According to the comparison between Examples 1 and 2 and Comparative Examples 1 and 2 shown in FIG. 1, the heat treatment was performed at a low temperature of 230 ° C. by adding (E1) or (E2) as a condensing agent. However, it turns out that the polyimide film | membrane with favorable film | membrane intensity | strength is obtained equivalent to the comparative example 1 which carried out the thermal imidation in high temperature. On the other hand, in Comparative Example 2 containing no condensing agent, the film strength was greatly reduced.

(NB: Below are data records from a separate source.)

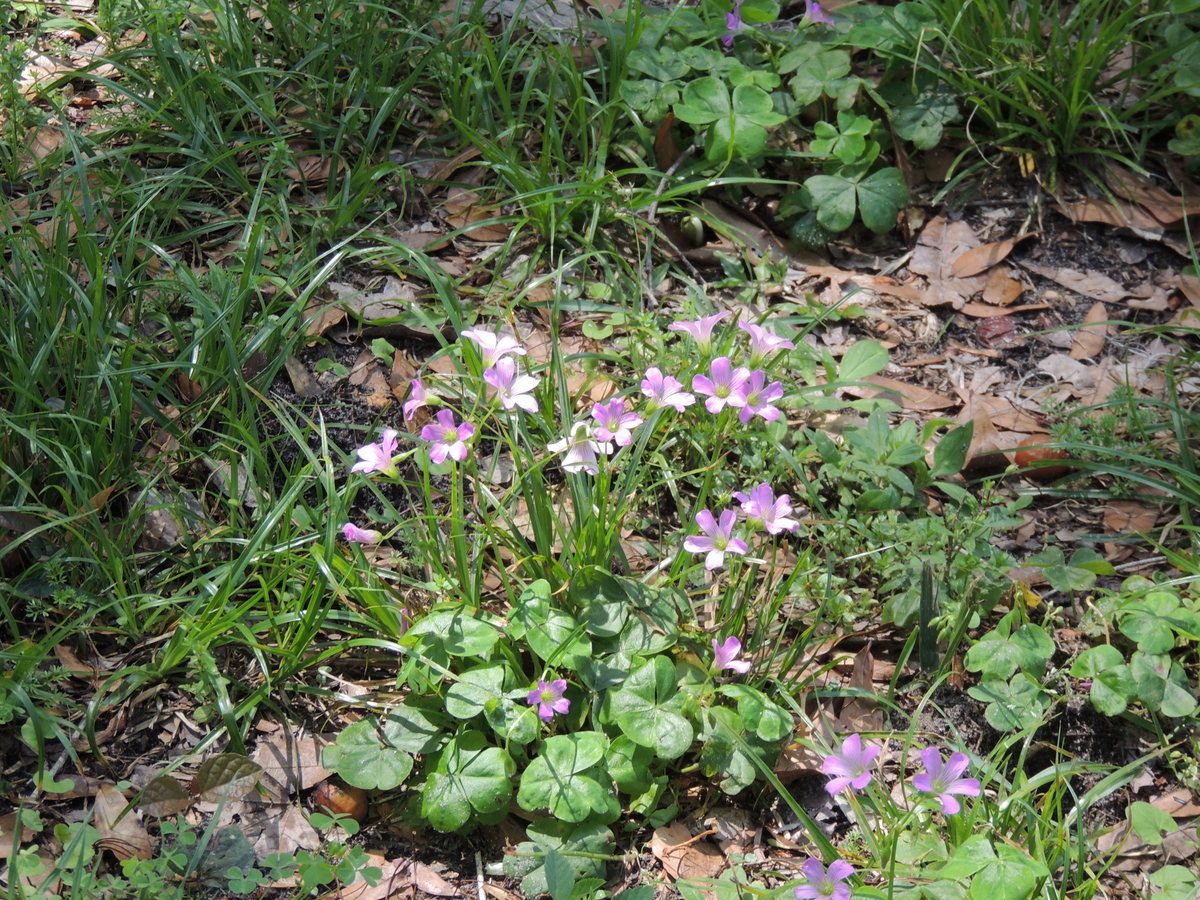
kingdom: Plantae
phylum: Tracheophyta
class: Magnoliopsida
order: Oxalidales
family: Oxalidaceae
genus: Oxalis
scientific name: Oxalis debilis
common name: Large-flowered pink-sorrel
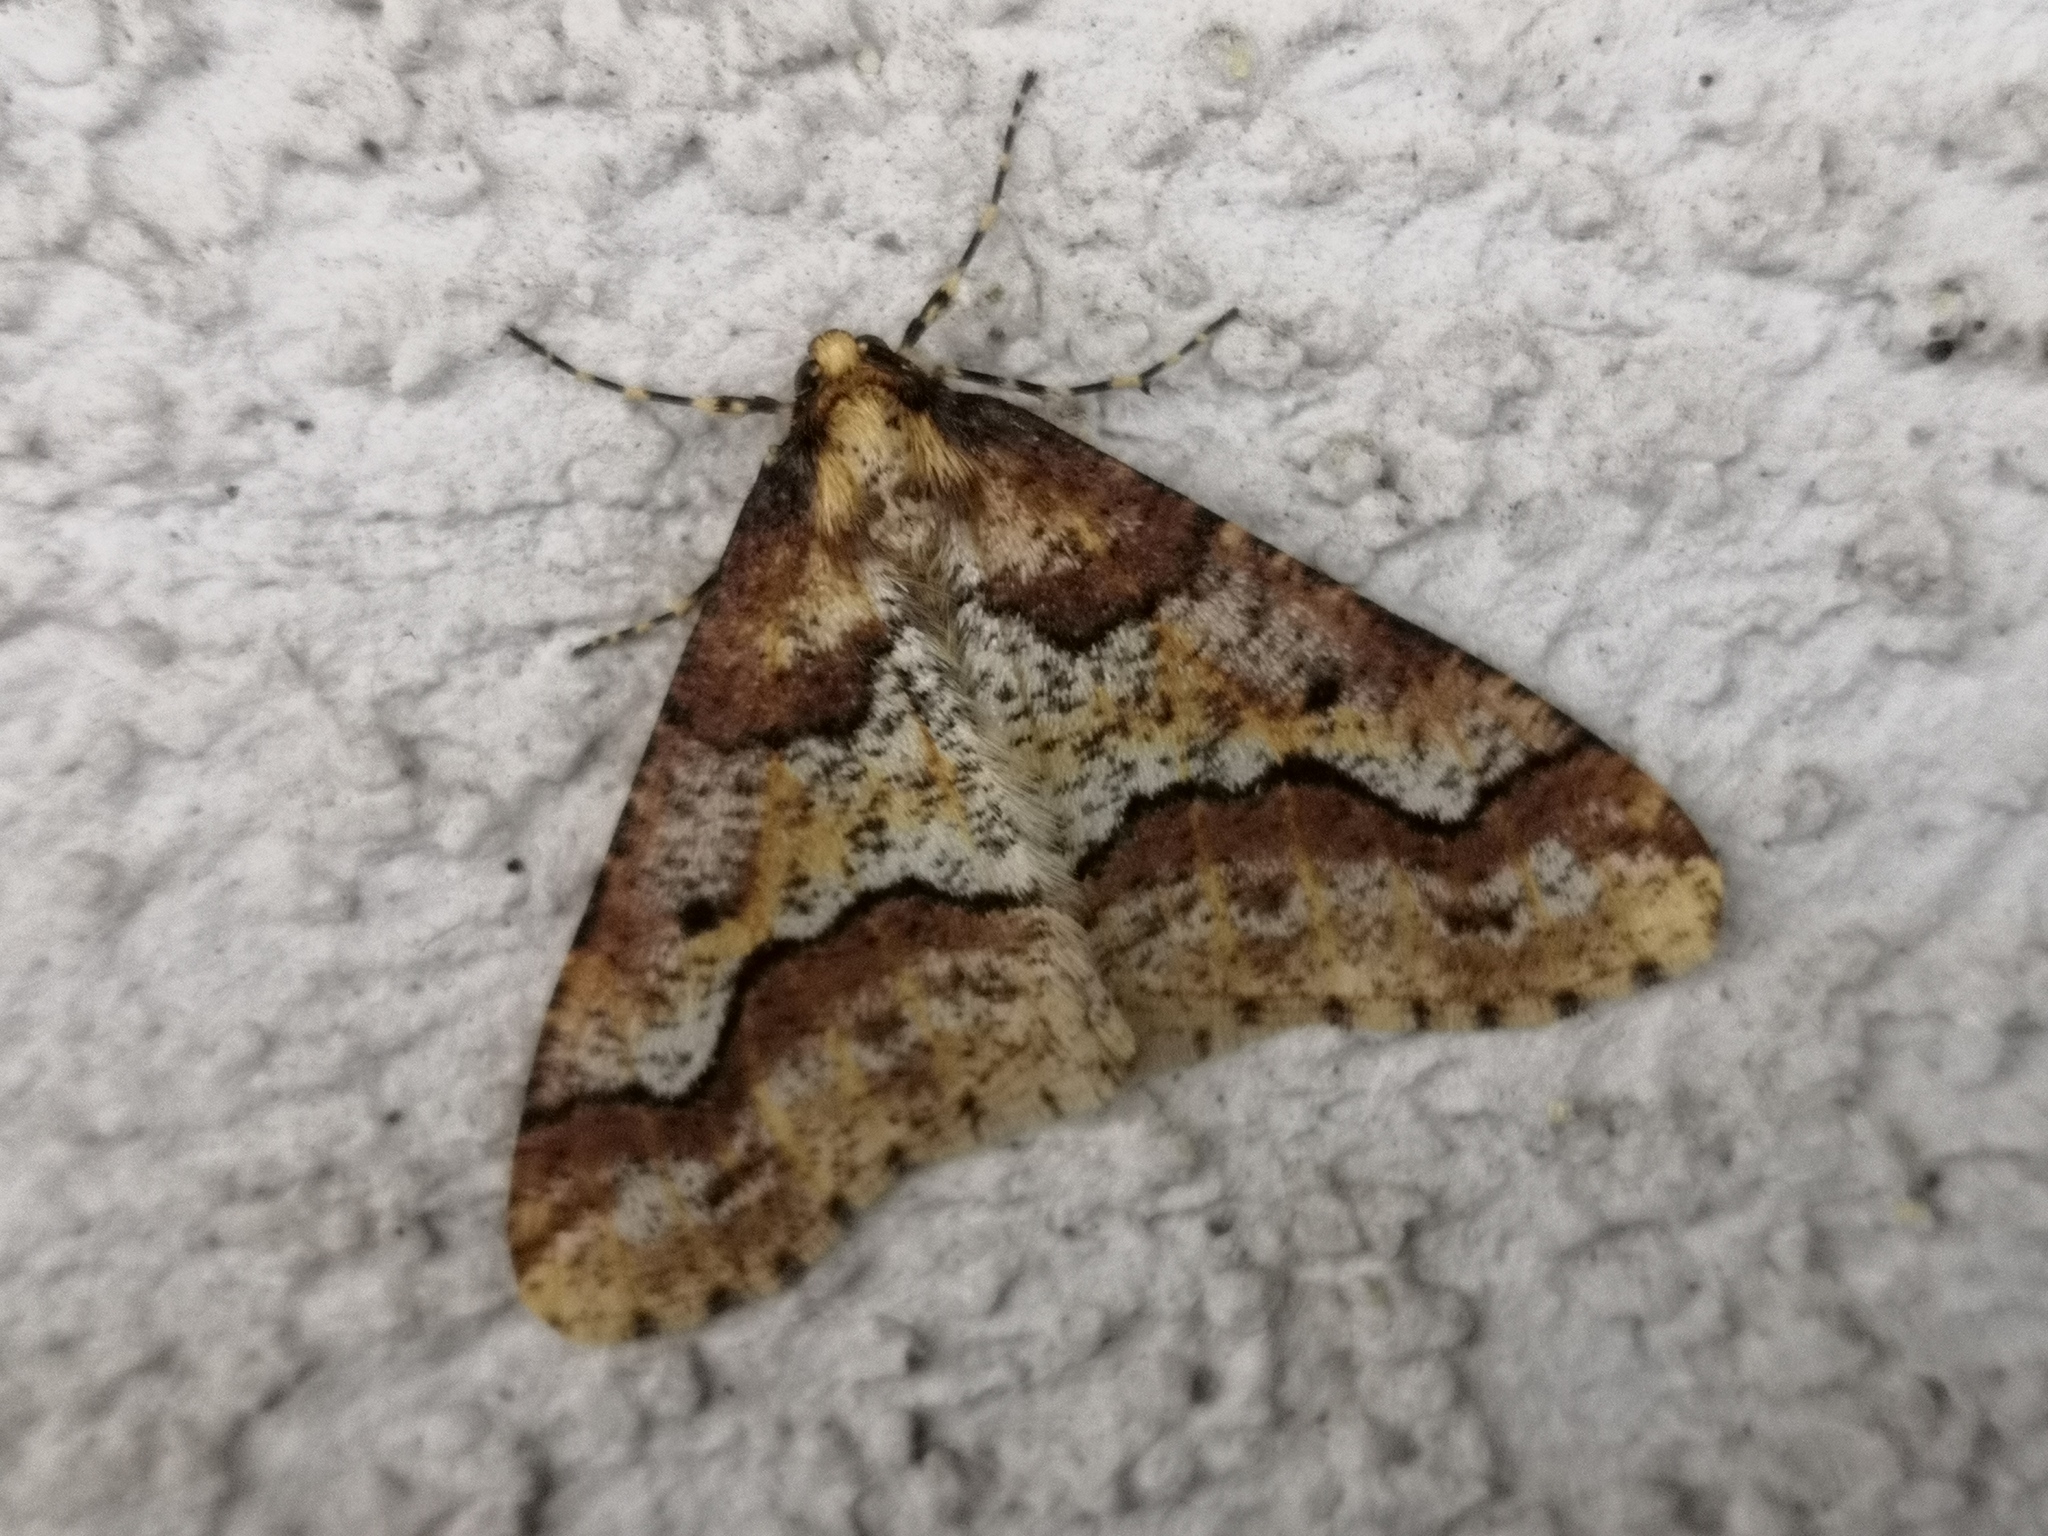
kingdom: Animalia
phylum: Arthropoda
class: Insecta
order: Lepidoptera
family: Geometridae
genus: Erannis
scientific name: Erannis defoliaria
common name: Mottled umber
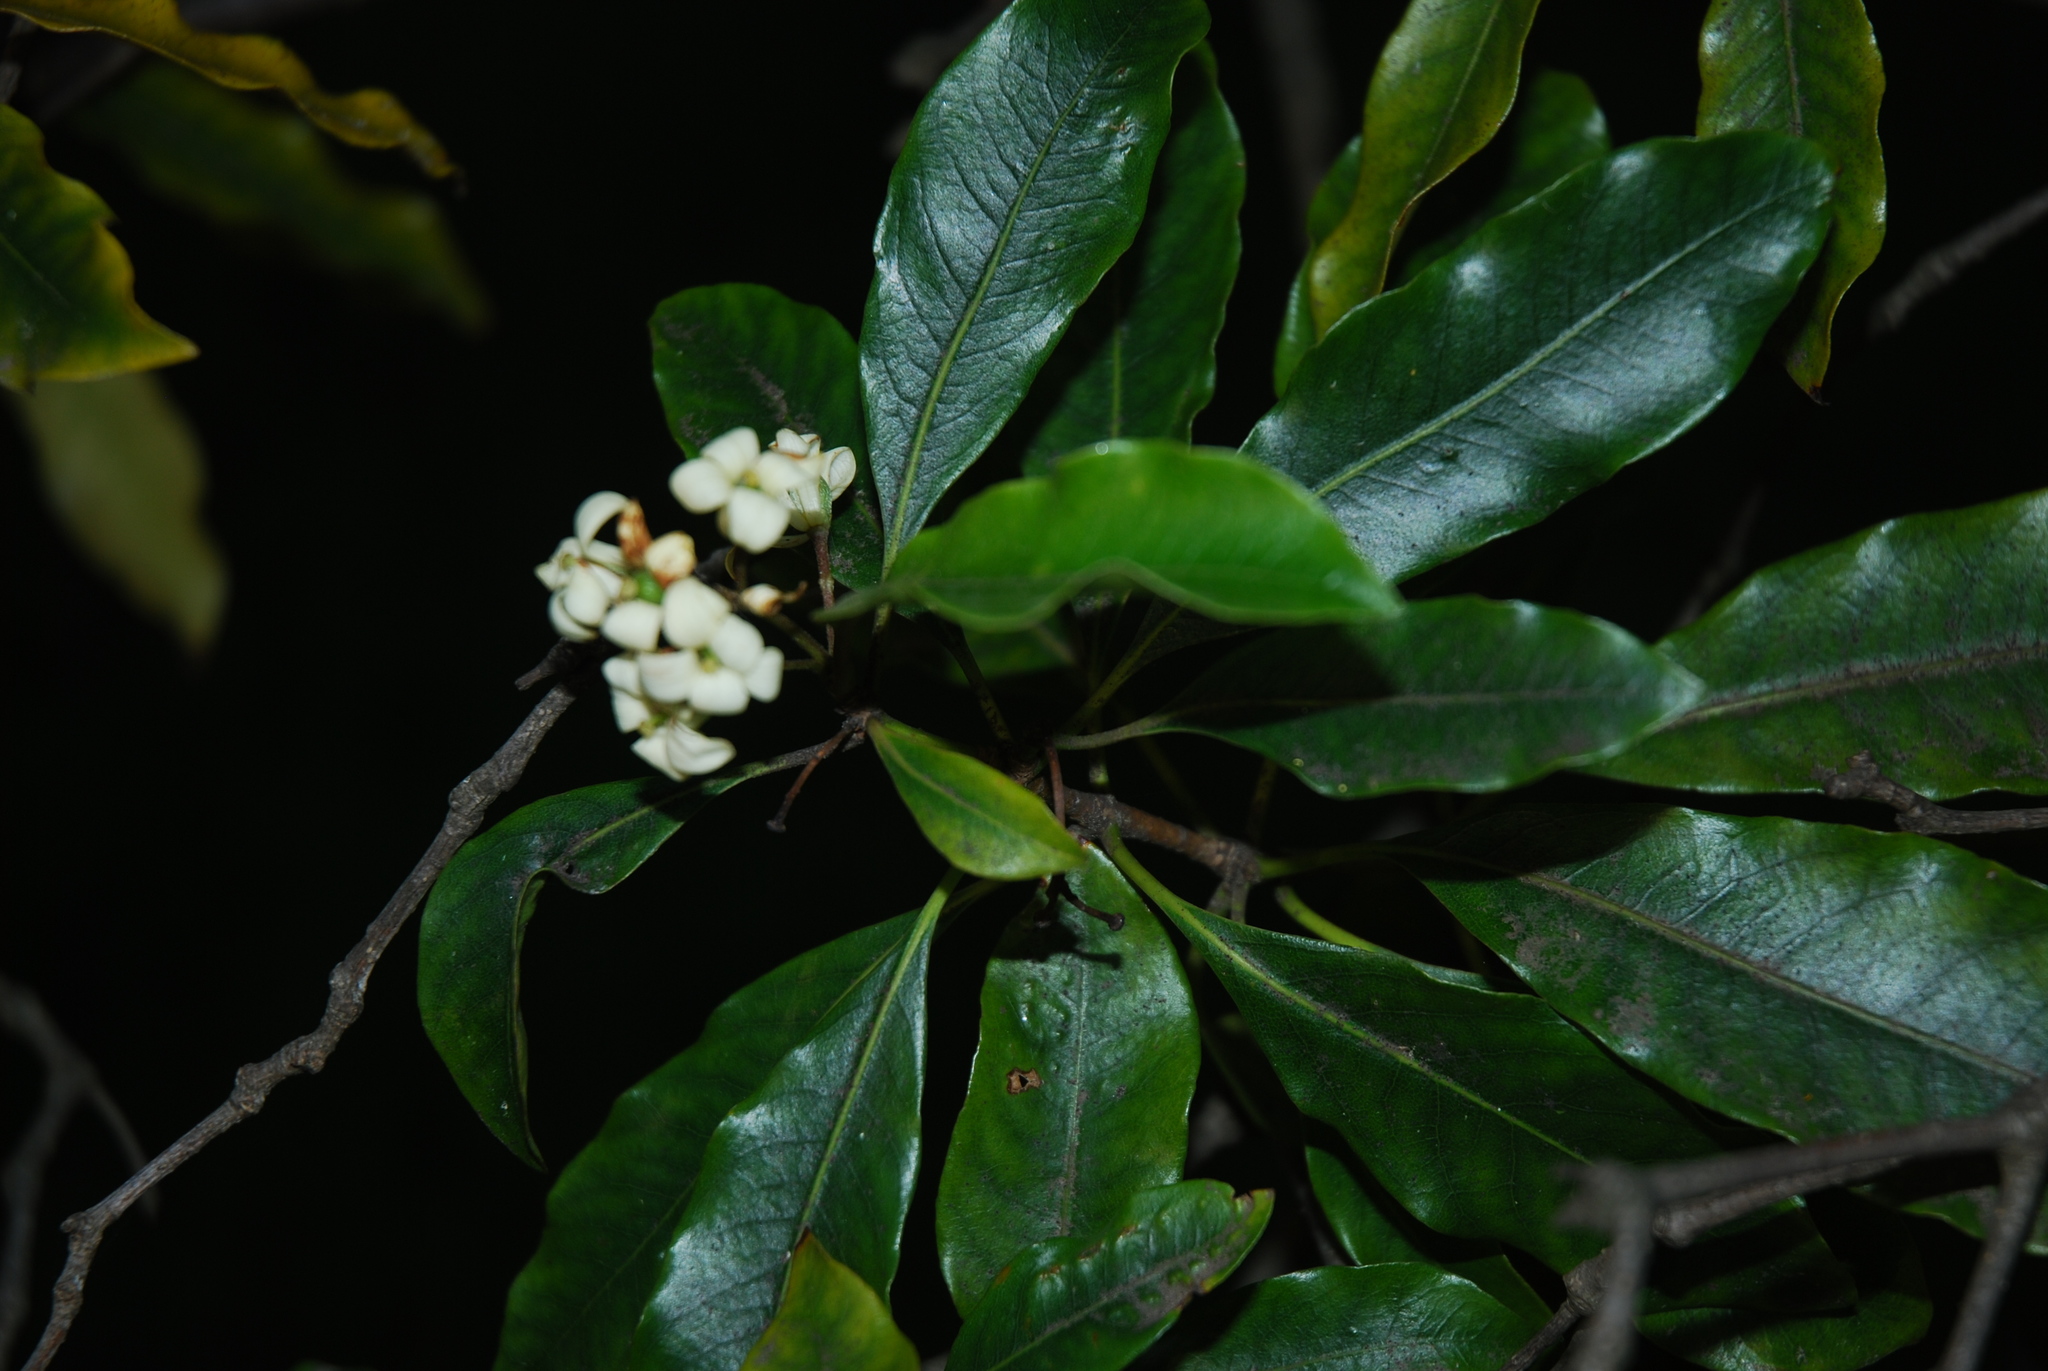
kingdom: Plantae
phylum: Tracheophyta
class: Magnoliopsida
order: Apiales
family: Pittosporaceae
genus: Pittosporum
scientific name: Pittosporum undulatum
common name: Australian cheesewood
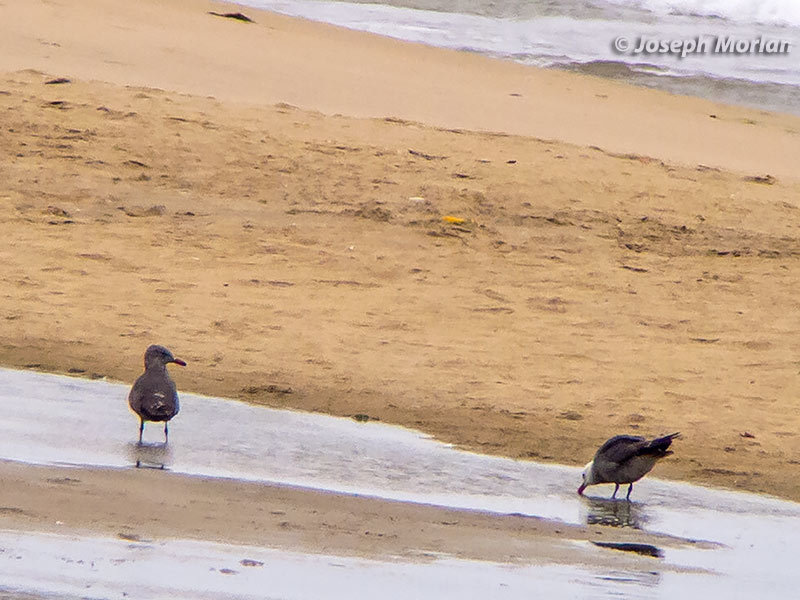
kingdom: Animalia
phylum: Chordata
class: Aves
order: Charadriiformes
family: Laridae
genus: Larus
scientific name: Larus heermanni
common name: Heermann's gull
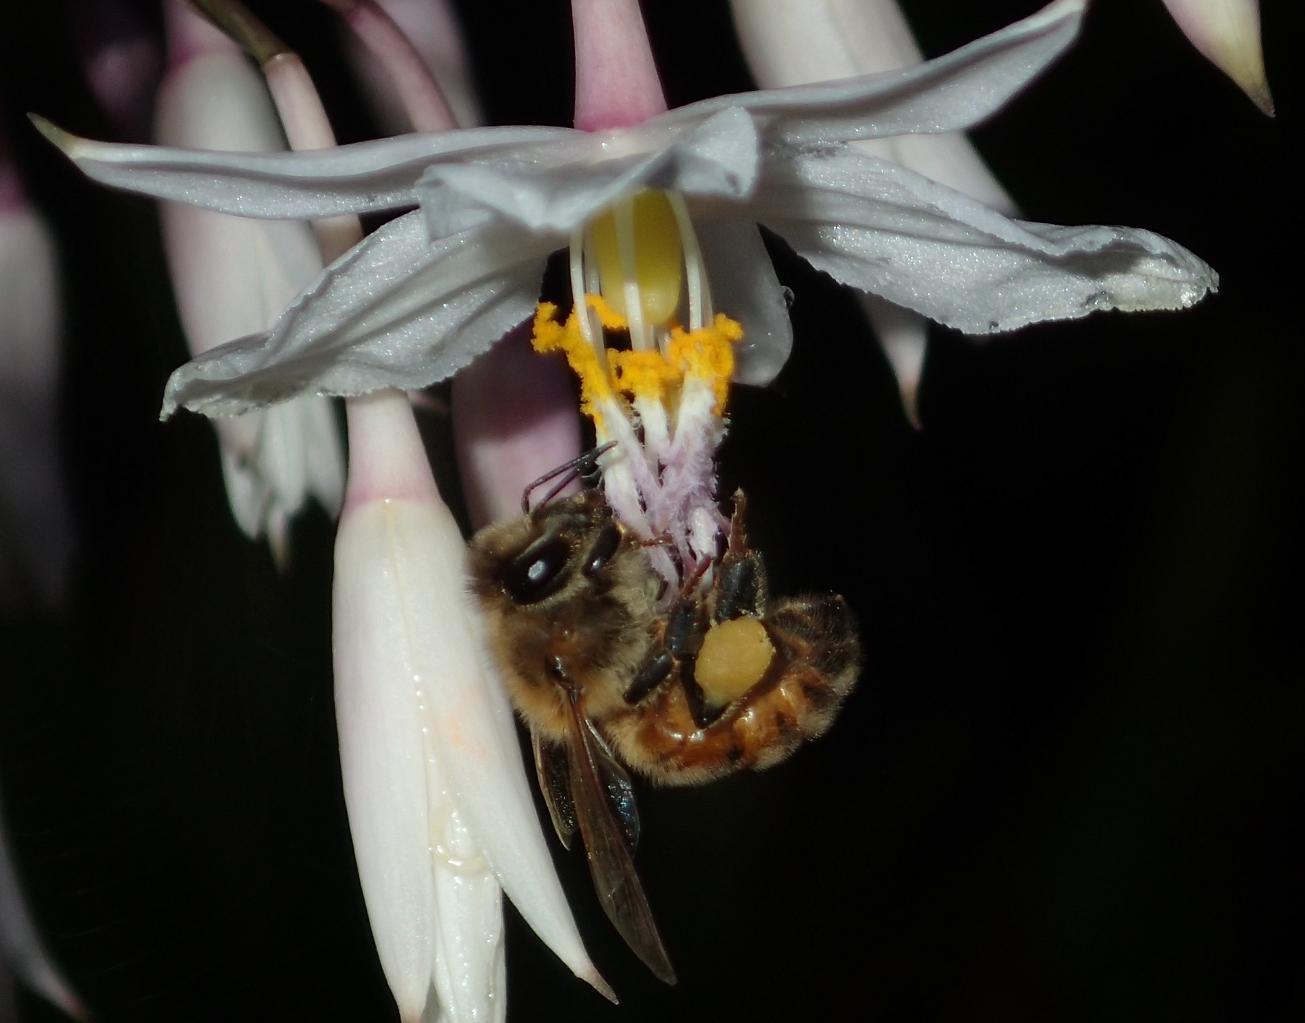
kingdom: Animalia
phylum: Arthropoda
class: Insecta
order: Hymenoptera
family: Apidae
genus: Apis
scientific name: Apis mellifera
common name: Honey bee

FIG. 2 shows SEM images of the front surface, back surface, and cross section of the porous polyimide films prepared in Comparative Example 1 and Examples 1 to 3. Furthermore, enlarged SEM images of the back surfaces of Comparative Example 1 and Examples 1 to 3 are shown in FIGS. From these figures, it was confirmed that PMMA was decomposed and disappeared at 270 ° C., and that the polyimide film could be made porous in the same manner as that obtained by subjecting conventional silica to HF treatment.

Claims

A firing step in which an unfired composite film containing polyamic acid or polyimide, resin fine particles, and a condensing agent is fired at a temperature lower than the decomposition temperature of the resin fine particles to form a polyimide-resin fine particle composite film;
A fine particle removal step of removing the resin fine particles from the polyimide-resin fine particle composite film;
The manufacturing method of the porous polyimide membrane which has this.
A porous polyimide film produced by the method according to claim 1.
A separator comprising the porous polyimide film according to claim 2.
A method for producing a polyimide-resin fine particle composite film comprising a baking step of baking an unfired composite film containing polyamic acid or polyimide, resin fine particles, and a condensing agent at a temperature lower than the decomposition temperature of the resin fine particles.
Varnish containing polyamide acid or polyimide, resin fine particles, condensing agent, and organic solvent.